**RECORDS PROVIDED:**
****************
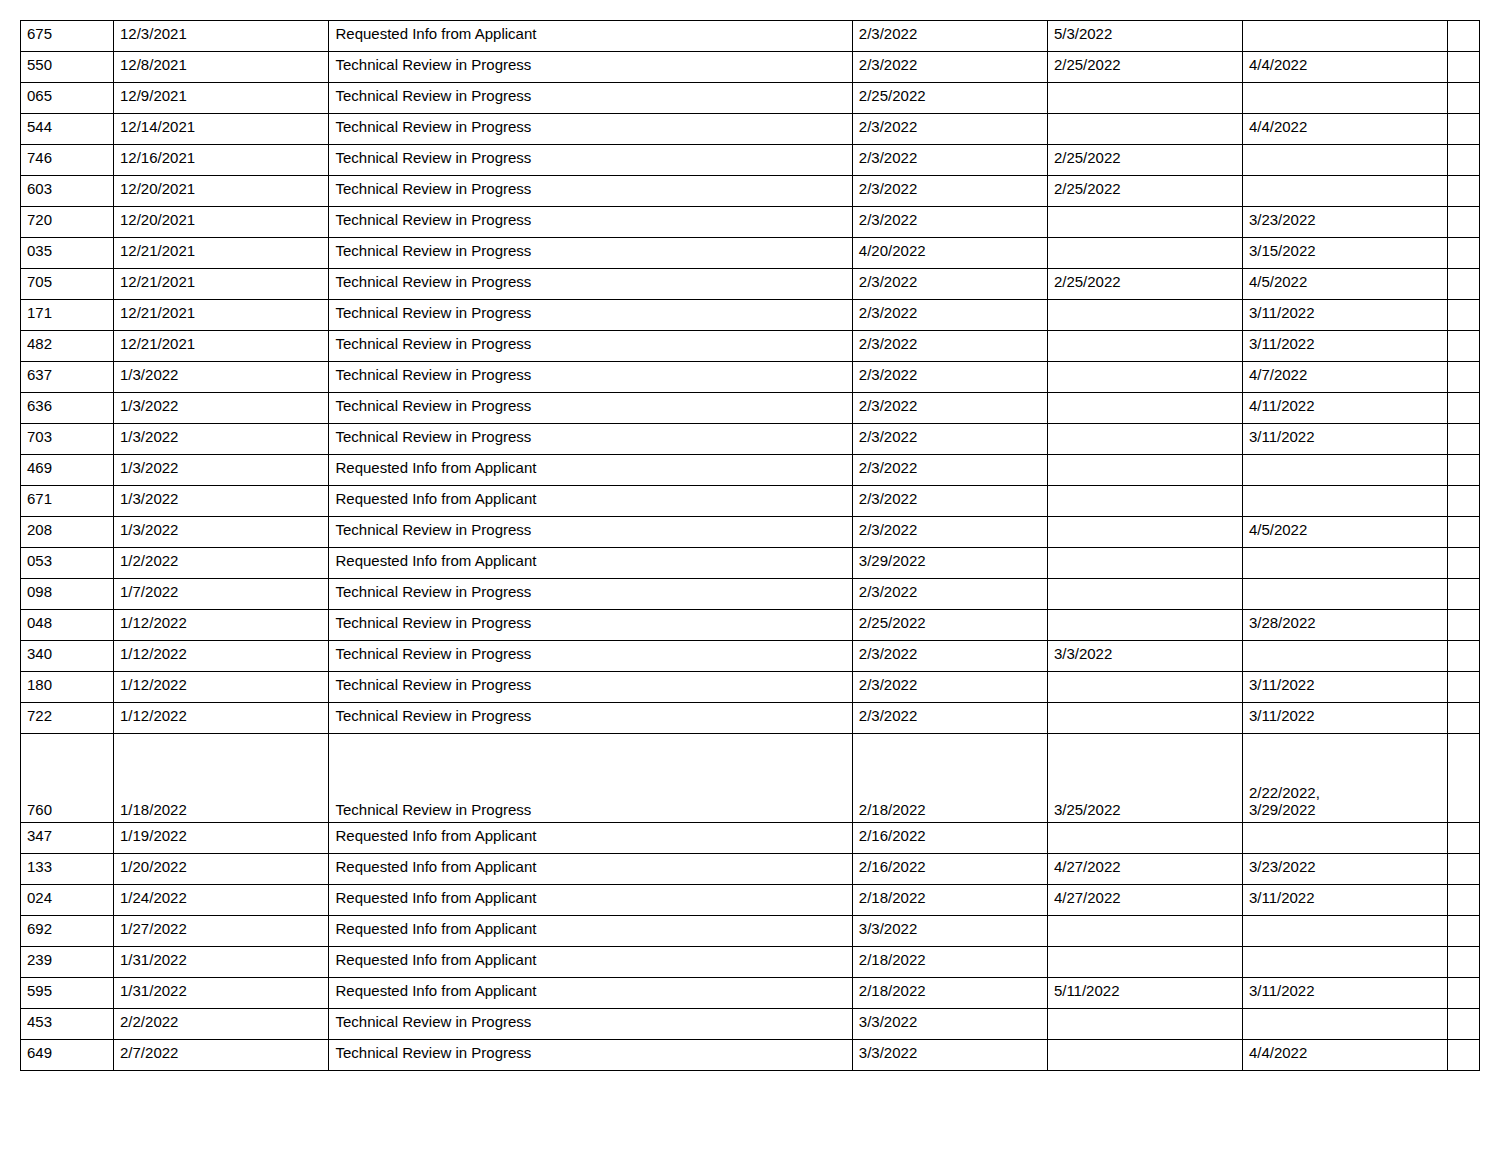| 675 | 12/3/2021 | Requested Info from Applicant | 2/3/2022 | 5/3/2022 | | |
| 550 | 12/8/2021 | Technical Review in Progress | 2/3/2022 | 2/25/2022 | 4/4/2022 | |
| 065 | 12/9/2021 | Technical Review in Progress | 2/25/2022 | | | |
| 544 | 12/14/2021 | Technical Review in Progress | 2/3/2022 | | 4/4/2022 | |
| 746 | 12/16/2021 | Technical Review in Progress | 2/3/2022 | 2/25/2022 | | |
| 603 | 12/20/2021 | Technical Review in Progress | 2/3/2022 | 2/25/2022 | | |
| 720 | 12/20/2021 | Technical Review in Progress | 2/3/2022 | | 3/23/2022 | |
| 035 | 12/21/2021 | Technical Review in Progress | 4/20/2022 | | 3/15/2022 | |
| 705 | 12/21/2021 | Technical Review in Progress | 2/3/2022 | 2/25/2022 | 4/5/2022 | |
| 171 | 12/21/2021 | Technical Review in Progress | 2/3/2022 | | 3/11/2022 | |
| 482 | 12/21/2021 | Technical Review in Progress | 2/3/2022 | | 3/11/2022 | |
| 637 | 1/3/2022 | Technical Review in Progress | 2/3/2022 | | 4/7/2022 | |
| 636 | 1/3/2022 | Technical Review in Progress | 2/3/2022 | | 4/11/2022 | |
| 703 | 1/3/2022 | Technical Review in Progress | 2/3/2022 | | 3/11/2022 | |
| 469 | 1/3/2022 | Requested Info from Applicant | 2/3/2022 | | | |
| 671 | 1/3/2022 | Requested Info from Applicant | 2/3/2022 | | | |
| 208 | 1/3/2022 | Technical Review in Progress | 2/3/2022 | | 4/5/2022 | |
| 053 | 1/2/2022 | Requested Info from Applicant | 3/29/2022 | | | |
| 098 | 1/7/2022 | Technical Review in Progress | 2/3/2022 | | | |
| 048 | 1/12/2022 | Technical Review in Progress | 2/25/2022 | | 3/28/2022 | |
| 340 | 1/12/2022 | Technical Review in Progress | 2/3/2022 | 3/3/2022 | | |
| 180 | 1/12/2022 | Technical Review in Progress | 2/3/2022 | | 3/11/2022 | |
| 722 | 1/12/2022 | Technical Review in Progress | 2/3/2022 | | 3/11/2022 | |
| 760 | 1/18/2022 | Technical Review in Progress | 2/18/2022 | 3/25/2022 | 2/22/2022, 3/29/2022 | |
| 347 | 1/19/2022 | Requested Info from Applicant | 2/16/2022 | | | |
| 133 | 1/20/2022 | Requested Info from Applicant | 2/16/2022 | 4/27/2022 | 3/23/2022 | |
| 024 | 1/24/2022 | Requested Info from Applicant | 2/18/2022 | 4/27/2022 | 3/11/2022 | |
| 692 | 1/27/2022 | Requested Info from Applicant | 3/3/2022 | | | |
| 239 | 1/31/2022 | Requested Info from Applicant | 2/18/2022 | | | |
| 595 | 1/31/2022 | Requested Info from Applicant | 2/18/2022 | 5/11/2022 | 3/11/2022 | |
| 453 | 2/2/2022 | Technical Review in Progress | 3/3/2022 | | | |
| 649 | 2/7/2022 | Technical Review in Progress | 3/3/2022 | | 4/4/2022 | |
****************
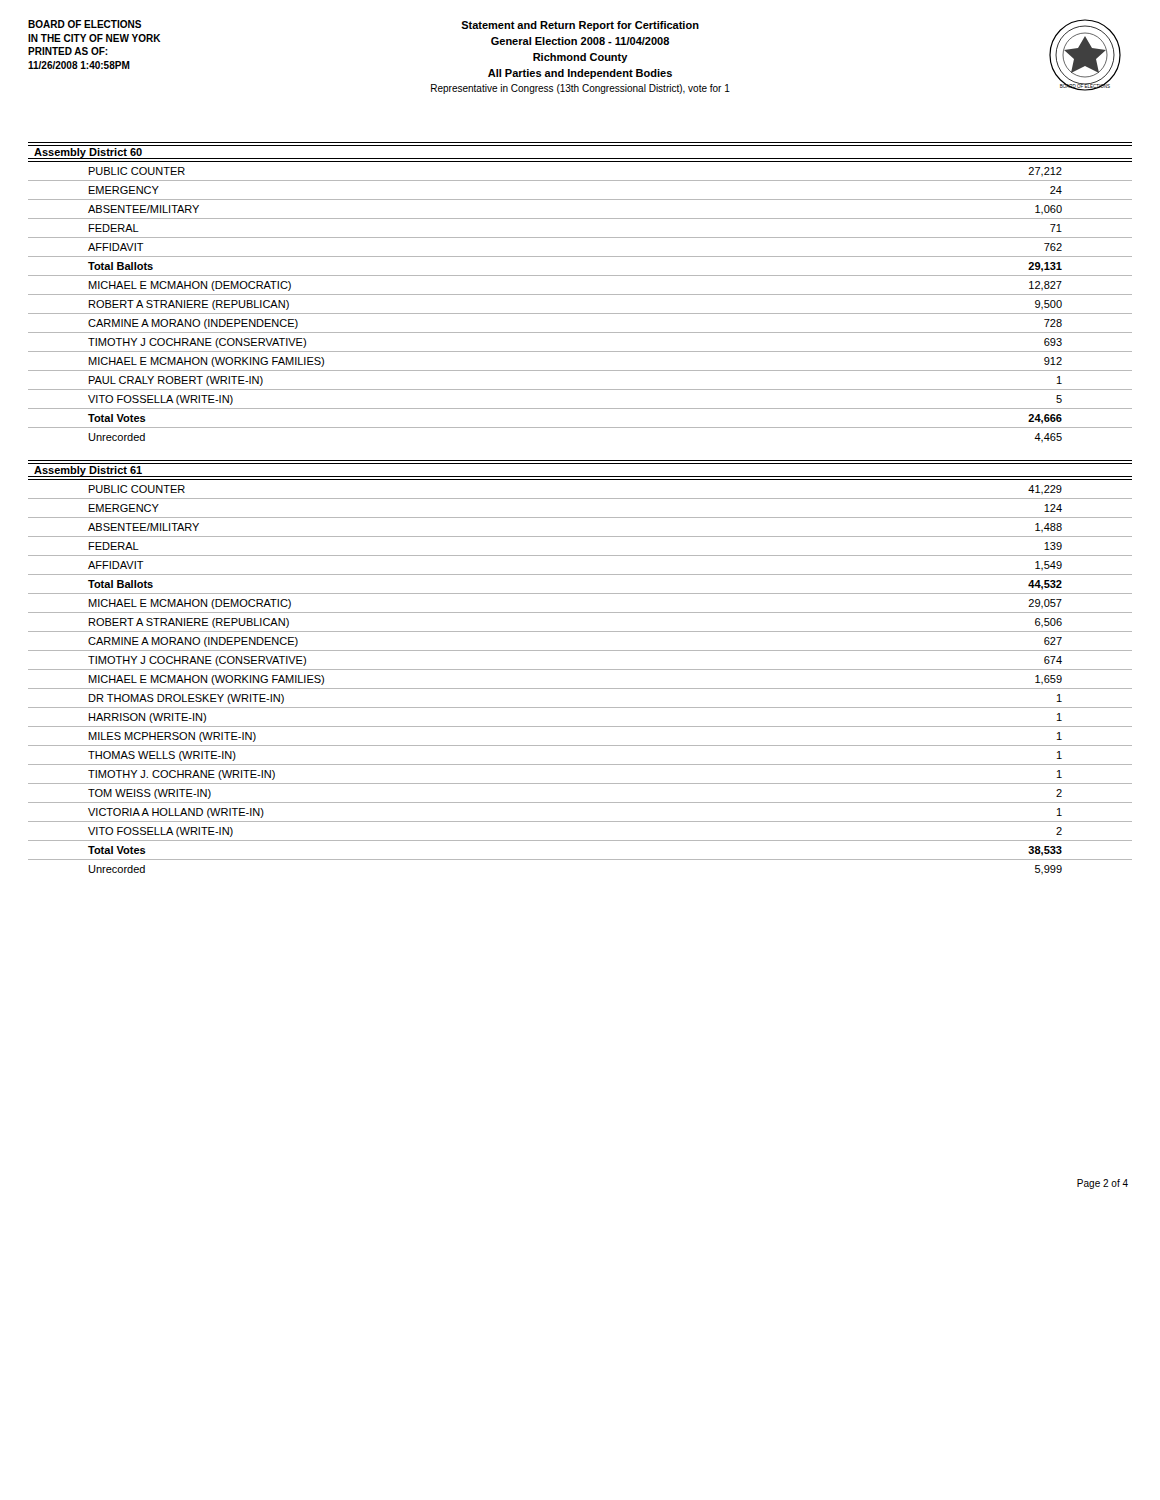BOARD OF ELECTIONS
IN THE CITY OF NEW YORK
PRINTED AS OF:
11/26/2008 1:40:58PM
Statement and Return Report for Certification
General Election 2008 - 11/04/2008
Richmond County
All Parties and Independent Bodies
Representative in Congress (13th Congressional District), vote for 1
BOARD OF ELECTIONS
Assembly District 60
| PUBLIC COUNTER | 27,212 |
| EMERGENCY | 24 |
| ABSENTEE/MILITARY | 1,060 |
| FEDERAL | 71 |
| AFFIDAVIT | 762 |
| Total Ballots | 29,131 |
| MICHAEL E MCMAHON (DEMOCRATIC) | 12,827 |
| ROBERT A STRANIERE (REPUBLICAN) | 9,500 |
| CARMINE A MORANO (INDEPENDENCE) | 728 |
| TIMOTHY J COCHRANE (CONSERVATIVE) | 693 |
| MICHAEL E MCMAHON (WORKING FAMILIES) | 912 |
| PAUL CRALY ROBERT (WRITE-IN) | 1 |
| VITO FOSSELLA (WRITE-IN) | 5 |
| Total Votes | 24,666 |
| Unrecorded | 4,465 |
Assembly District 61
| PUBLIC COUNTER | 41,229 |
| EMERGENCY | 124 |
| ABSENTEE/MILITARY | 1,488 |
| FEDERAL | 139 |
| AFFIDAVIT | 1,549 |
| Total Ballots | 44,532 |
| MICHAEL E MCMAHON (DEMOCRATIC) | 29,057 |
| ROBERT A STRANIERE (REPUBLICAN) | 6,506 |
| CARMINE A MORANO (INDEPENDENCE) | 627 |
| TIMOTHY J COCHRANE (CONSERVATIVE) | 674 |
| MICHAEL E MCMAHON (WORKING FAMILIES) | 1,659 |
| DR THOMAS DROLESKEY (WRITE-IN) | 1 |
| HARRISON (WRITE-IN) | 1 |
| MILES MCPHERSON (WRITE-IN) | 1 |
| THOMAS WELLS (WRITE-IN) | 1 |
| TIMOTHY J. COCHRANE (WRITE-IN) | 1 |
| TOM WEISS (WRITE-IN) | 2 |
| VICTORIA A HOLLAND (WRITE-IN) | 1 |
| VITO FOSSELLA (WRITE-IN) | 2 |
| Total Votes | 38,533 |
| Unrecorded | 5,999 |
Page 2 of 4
****************
**WHAT YOU NEED TO DO:** Given the records above, return exactly the lines starting at the line containing "FOSSELLA (WRITE-IN) | 2 |" and ending at the line containing "Page 2 of 4", including both.

**WRITTEN SOLUTION:**
| VITO FOSSELLA (WRITE-IN) | 2 |
| Total Votes | 38,533 |
| Unrecorded | 5,999 |
Page 2 of 4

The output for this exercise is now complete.